• Material provided:
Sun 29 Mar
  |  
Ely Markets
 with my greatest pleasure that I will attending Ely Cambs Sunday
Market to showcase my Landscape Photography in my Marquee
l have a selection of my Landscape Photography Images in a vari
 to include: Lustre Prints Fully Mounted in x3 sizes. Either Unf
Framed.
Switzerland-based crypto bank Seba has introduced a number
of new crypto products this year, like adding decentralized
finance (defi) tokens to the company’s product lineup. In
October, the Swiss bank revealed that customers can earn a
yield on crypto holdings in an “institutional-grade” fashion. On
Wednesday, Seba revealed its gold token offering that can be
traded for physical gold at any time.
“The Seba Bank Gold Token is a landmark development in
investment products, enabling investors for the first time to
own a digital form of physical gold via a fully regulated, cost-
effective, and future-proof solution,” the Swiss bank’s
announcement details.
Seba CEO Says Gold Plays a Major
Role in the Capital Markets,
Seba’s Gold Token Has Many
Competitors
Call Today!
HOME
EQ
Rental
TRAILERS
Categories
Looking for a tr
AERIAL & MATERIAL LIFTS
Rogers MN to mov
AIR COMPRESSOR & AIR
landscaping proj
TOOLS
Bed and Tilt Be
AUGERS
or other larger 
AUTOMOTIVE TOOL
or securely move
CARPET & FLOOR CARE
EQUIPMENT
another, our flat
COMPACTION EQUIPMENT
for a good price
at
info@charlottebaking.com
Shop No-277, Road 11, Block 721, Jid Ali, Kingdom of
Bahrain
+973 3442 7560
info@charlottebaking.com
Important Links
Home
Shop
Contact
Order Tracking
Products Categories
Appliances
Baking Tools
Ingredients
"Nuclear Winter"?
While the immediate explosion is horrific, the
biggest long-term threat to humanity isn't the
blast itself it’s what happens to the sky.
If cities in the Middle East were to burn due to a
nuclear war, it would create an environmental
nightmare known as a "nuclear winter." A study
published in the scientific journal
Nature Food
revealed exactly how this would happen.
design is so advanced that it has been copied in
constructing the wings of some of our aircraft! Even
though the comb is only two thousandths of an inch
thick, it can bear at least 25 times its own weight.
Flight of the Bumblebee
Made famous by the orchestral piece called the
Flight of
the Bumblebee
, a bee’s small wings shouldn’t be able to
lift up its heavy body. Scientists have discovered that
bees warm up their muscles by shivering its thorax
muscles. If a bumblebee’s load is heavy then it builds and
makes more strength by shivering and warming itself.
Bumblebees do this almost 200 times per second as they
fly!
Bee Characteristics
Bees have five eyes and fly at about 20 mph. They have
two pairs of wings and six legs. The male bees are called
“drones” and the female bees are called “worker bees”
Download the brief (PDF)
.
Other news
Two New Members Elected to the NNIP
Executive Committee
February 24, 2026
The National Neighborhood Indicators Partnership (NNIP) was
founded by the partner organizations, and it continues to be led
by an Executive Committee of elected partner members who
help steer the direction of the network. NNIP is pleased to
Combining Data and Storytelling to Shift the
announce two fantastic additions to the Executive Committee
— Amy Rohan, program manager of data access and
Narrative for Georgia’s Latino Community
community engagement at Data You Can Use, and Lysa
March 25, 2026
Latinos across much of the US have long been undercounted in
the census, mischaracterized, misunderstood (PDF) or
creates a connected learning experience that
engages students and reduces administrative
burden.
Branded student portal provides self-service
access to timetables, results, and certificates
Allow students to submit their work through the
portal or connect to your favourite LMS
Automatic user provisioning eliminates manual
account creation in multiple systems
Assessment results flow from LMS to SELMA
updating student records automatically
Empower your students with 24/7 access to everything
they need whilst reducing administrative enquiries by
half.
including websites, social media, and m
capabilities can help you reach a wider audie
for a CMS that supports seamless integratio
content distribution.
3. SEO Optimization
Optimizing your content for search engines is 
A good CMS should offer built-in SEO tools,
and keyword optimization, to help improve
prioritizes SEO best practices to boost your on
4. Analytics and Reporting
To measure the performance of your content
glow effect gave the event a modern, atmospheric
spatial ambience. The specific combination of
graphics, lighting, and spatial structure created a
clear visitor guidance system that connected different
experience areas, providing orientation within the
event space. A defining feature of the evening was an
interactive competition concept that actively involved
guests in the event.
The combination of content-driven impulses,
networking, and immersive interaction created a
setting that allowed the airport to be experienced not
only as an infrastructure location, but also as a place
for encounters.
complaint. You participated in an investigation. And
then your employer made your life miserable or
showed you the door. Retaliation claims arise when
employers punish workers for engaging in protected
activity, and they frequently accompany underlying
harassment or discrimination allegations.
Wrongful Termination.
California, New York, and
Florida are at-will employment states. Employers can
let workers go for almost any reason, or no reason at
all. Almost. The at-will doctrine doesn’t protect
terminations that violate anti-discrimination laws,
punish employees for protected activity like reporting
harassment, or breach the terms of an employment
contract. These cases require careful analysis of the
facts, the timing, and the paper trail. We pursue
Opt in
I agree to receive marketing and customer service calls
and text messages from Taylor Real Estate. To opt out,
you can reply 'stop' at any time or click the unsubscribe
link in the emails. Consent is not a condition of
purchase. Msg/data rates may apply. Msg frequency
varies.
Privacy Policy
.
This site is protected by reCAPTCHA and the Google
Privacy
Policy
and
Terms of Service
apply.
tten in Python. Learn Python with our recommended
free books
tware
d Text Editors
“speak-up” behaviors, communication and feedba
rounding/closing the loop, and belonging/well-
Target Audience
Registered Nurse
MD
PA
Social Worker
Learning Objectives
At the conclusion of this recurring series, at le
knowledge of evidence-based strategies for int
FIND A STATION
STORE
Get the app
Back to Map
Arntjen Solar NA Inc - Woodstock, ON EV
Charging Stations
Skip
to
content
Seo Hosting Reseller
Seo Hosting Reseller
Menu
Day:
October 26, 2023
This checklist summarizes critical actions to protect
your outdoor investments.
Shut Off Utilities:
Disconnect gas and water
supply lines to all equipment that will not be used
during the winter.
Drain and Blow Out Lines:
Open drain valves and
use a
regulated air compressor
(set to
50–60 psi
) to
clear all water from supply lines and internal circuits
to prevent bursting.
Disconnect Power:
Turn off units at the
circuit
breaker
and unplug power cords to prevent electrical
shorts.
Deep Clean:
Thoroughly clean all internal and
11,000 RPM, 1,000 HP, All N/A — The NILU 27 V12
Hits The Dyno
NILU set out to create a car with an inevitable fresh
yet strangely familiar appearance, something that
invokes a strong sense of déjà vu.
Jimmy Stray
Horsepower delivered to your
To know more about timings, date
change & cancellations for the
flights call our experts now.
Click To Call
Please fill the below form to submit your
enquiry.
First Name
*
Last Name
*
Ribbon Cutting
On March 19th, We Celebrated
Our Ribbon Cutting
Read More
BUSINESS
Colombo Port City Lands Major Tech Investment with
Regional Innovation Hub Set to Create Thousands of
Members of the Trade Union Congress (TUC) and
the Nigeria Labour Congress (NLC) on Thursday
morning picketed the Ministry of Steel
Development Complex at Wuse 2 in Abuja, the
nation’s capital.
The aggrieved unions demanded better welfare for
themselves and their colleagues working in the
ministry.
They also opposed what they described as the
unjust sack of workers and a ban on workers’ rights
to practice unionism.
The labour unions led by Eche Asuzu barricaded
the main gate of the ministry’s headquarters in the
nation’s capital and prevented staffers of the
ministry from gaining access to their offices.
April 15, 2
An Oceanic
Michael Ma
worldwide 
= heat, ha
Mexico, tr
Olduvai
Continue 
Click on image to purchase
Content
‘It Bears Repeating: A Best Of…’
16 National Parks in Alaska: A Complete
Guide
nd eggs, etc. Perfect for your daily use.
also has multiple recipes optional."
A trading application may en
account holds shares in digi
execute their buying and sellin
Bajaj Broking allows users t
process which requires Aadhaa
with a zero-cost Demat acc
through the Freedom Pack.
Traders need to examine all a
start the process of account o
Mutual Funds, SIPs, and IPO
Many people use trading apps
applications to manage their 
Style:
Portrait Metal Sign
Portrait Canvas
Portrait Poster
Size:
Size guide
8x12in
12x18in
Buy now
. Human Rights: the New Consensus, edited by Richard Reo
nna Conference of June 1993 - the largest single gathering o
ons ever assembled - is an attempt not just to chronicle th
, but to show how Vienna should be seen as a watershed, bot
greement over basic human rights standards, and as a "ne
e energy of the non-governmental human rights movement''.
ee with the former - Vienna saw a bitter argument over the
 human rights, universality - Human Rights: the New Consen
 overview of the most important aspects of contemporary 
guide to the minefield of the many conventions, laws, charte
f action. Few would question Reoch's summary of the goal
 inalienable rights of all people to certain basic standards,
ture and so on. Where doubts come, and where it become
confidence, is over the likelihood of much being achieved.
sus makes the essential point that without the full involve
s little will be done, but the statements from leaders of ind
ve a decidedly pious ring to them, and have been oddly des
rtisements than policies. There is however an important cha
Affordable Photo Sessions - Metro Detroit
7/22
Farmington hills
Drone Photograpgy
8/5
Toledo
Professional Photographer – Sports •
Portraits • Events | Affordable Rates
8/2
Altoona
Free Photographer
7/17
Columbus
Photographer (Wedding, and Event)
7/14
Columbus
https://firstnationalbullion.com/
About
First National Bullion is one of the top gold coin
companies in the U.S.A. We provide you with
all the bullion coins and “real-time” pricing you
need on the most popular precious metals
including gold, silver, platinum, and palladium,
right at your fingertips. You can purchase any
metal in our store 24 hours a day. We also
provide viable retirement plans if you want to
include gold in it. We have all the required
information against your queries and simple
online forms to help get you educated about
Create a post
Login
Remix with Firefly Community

• Assignment: Please give the data from its first line up to and including the line with "landmark development in" as a JSON list of strings, one string per line, leaving out blank lines.

• Final answer:
[
  "Sun 29 Mar",
  "  |  ",
  "Ely Markets",
  " with my greatest pleasure that I will attending Ely Cambs Sunday",
  "Market to showcase my Landscape Photography in my Marquee",
  "l have a selection of my Landscape Photography Images in a vari",
  " to include: Lustre Prints Fully Mounted in x3 sizes. Either Unf",
  "Framed.",
  "Switzerland-based crypto bank Seba has introduced a number",
  "of new crypto products this year, like adding decentralized",
  "finance (defi) tokens to the company’s product lineup. In",
  "October, the Swiss bank revealed that customers can earn a",
  "yield on crypto holdings in an “institutional-grade” fashion. On",
  "Wednesday, Seba revealed its gold token offering that can be",
  "traded for physical gold at any time.",
  "“The Seba Bank Gold Token is a landmark development in"
]